In the streaming URL entry, you can use the following format for an IP camera:

  For general format: http://username:password@IP:PORT/video
  Example: http://admin:your_password@192.168.1.100:8080/video

Make sure to replace 'username', 'password', 'IP', 'PORT', and 'your_password' with the actual credentials and details of your IP camera.

For more details on accessing IP cameras in Python using OpenCV, refer to the following Stack Overflow post: Access IP Camera in Python OpenCV

Testing:

  1. Navigate to the Codes directory:

      cd Codes
  2. For testing: Before running the next command, put your test file in the directory named Test.

      python detect.py --source ../Test/(name of your file)

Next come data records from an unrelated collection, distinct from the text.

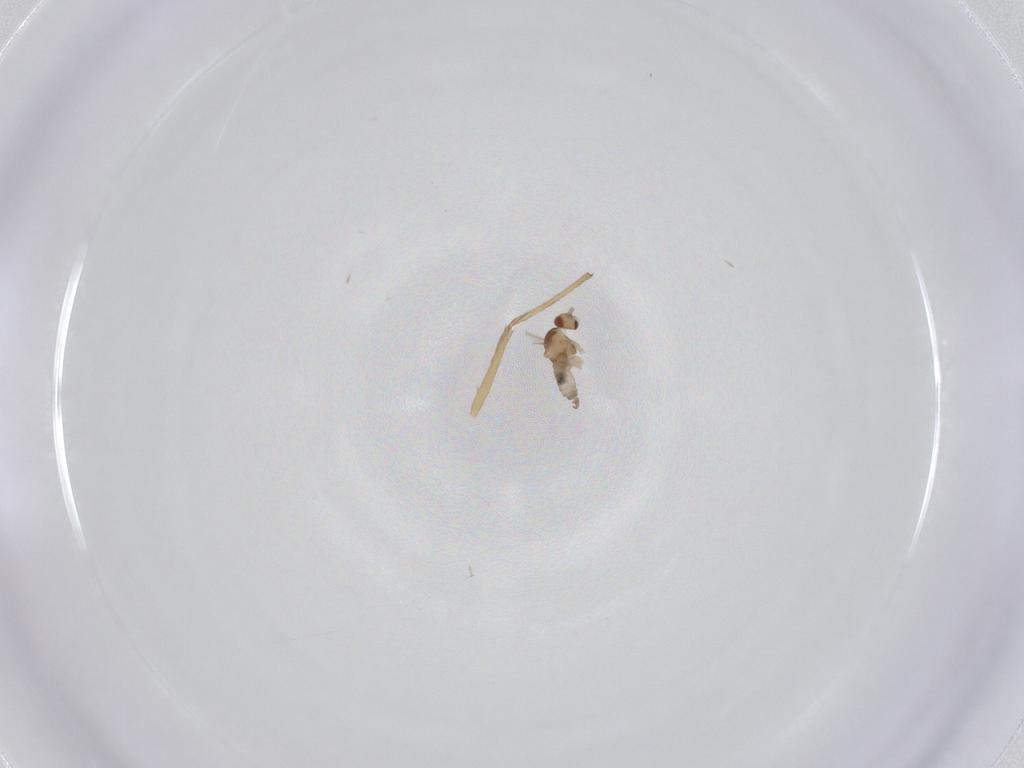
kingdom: Animalia
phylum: Arthropoda
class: Insecta
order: Diptera
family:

    For example, if your image name is test.jpg, then put your image in the directory named Test and run:

      python detect.py --source ../Test/test1.jpeg

    Above, the same step can also be used to test the model on video files.

Contributing

Contributions are welcome! Feel free to fork the repository, make improvements, and submit a pull request. Please follow best practices and maintain code clarity.

If you would like to contribute to the project, follow these steps:

  1. Fork the repository.

  2. Create a new branch:

      git checkout -b feature/your-feature-name
  3. Make your changes and commit:

      git commit -m "Add your feature"
  4. Push to your branch:

      git push origin feature/your-feature-name
  5. Create a pull request on GitHub.